2008/07/01

holidays, ready, go!

I'm deeply impressed by the ability of regeneration possessed by my organism. It was just last Friday that I passed my last exam in this term and out of such an amount of stress I would have borne if I'd only had something to bear at hand. But seeing M. on Saturday, the night of movies and endless talking in a cozy smelling A.'s house, and coming home at 7 a.m. through the vague Warsaw, plus Sunday, filled with sleep with a break for vanilla ice-cream - that was all enough. I'm ready again. I may still sleep awkwardly, in a wrong pace and breath, but the strings are loose, they actually sway as gently as a hammock – the hotbed of the debauchery, where my books, movies and sleep turns out boring at times – something not to believe in only a few days ago.
I'm still in the city, waiting for some papers at the linguistics that are already awaited at the psychology. Surprisingly, I don't mind. No doubt that the flimsy shadow in the "garden" by the University of Warsaw Library doesn't even resemble the surroundings of our house in the country ("a genuine extension of myself" – JW), but it does have some green grass, sparrows and gentle wind that distracts the water drops from the fountain straight to my skin. That's fairly enough and that compensates taking a crowded streetcar and my dense, heated flat. And when it nonetheless starts to become unbearable, there's always a cool hidden place in the Muranów movie theater, where I can reduce my being to the senses of sight and hearing, silently admiring Juliette Binoche in the "Flight of the Red Balloon".

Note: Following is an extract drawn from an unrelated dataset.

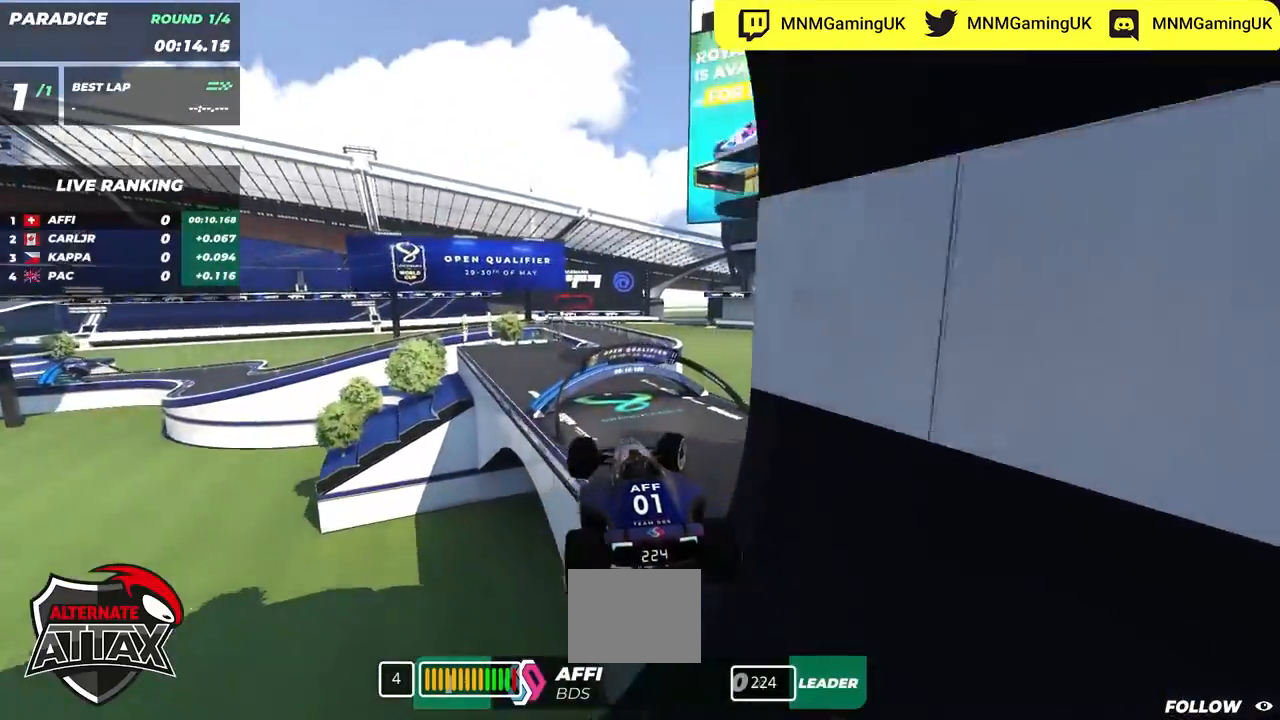
{"keys": ["down", "right", "up"], "events": [[483, "down", "down"]]}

My solitude is weird. Weird because satisfactory and at the same time lined with fear and anxiety, like an unwise lonely stroll of a wild deer chased by hounds. On the surface it's nice, it doesn't require needless words when I have nothing to say. I have a free hand. But I can easily tell it's bitter as well, there's a strong sense of insecurity and longing.

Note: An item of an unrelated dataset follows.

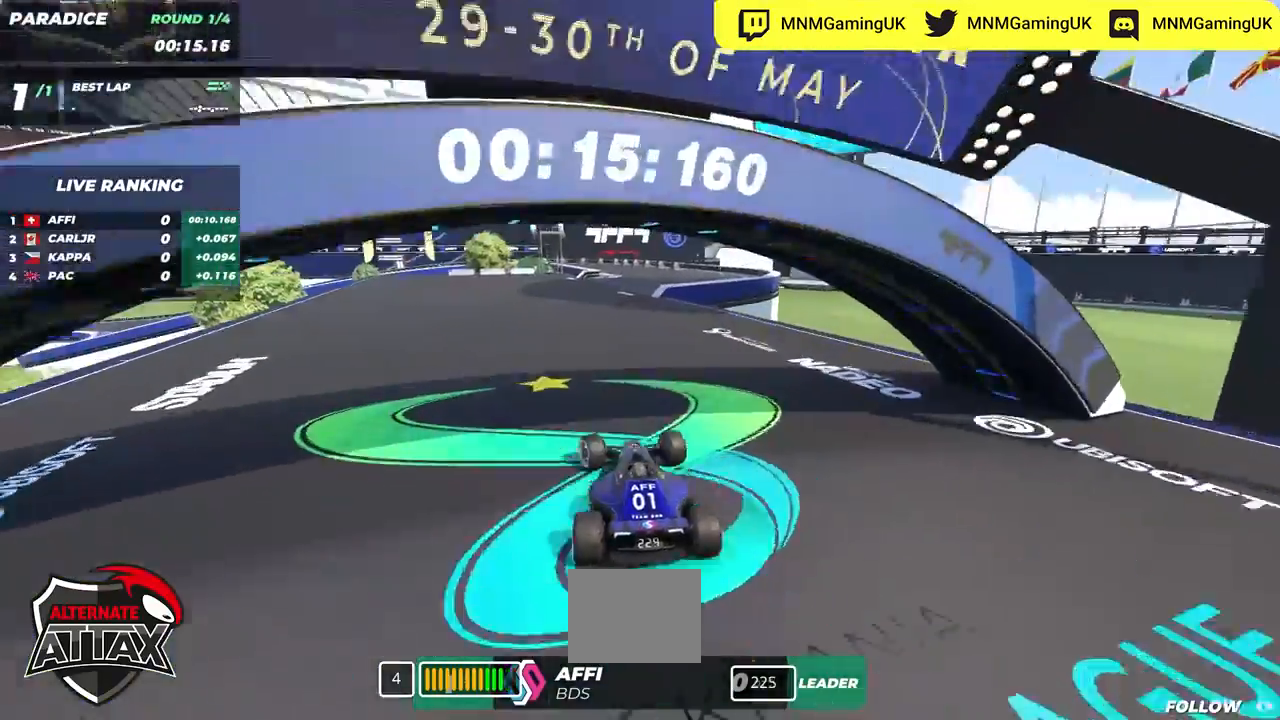
{"keys": ["left", "up"], "events": [[250, "left", "up"], [333, "left", "down"]]}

But. I decided I'm through with the mortifying analyses of all sorts of my relationships, through with searching my mistakes and oversights, and most of all, their sources that might lie within my upbringing, genes or environment. The official reason of my resolution is lack of conclusions, the emptiness that was supposed to be filled with lessons learnt. Another thing is that I'm simply tired, tired to the point where I'm ready to plead guilty for now and forever, cover myself up with a quilt and sleep as soundly as the guilty one who has nothing to lose – a sign that the self-mortifying ceremonial has gone too far. Anyway, I feel completely excused since my mother, immersed in the trance of removing the strawberry stalks, said that when one has a character like mine, it's no wonder they don't have "much acquaintances". It's ever surprising, how we resemble Silver and her mother in JW's "Lighthousekeeping": "The eccentricities she described as mine were really her own. She was the one who hated going out. She was the one who couldn't live in the world she had been given. She longed for me to be free, and did everything she could to make sure it never happened."
Still, it felt strange when on Saturday morning I said "bye" to A., my groupmate, knowing that I'd see her again in three months time. Well. I may be antisocial but I'm always sentimental.